Start of AVAILABLE RECORDS
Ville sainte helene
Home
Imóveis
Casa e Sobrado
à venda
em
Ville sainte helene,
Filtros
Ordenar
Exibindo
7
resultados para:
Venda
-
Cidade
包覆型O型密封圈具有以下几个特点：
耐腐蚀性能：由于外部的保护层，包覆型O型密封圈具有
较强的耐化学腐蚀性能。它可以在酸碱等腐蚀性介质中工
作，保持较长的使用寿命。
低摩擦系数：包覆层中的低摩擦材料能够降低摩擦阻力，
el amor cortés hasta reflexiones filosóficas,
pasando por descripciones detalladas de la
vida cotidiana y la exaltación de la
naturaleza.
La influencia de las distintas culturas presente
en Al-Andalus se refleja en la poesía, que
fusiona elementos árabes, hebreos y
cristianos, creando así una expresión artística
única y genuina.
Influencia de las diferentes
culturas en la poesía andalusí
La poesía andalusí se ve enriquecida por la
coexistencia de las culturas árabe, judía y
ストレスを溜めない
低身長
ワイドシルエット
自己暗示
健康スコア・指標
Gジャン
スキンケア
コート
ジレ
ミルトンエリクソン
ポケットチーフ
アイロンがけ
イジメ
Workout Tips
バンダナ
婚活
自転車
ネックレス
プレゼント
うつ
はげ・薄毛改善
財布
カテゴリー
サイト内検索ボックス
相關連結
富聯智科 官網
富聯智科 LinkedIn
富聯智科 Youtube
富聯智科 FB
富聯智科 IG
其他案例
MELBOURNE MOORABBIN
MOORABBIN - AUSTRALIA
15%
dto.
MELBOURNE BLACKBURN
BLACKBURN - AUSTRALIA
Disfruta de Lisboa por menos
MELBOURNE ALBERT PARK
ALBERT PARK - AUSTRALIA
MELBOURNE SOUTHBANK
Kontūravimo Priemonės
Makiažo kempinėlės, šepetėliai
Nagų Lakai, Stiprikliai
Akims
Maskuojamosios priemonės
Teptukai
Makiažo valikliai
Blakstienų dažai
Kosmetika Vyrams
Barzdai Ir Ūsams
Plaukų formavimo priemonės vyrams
End of AVAILABLE RECORDS
Start of AVAILABLE RECORDS
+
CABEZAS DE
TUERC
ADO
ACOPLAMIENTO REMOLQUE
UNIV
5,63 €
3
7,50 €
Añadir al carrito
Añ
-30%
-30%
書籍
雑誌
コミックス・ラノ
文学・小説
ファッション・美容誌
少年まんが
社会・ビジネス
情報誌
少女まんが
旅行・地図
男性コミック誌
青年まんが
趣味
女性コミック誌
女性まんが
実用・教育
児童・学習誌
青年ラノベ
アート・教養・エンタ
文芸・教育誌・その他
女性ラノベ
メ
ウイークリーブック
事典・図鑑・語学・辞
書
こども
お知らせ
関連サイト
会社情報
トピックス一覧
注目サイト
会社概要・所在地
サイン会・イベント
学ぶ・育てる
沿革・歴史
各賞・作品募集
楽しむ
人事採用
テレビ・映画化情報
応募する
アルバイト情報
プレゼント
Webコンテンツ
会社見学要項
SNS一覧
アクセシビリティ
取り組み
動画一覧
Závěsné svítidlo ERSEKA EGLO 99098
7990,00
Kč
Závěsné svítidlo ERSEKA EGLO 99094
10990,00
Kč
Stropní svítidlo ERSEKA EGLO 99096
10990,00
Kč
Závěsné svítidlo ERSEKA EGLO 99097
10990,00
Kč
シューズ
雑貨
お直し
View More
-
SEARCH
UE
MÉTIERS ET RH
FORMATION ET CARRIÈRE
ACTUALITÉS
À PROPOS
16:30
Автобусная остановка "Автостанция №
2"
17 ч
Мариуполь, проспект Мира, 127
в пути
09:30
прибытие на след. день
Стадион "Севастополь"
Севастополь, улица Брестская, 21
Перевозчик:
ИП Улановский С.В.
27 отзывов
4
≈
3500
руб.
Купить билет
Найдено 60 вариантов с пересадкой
End of AVAILABLE RECORDS
TRY IT :: The word is "ERSEKA". Copy every line above where it appears.

RESPONSE TO THE TASK ::
Závěsné svítidlo ERSEKA EGLO 99098
Závěsné svítidlo ERSEKA EGLO 99094
Stropní svítidlo ERSEKA EGLO 99096
Závěsné svítidlo ERSEKA EGLO 99097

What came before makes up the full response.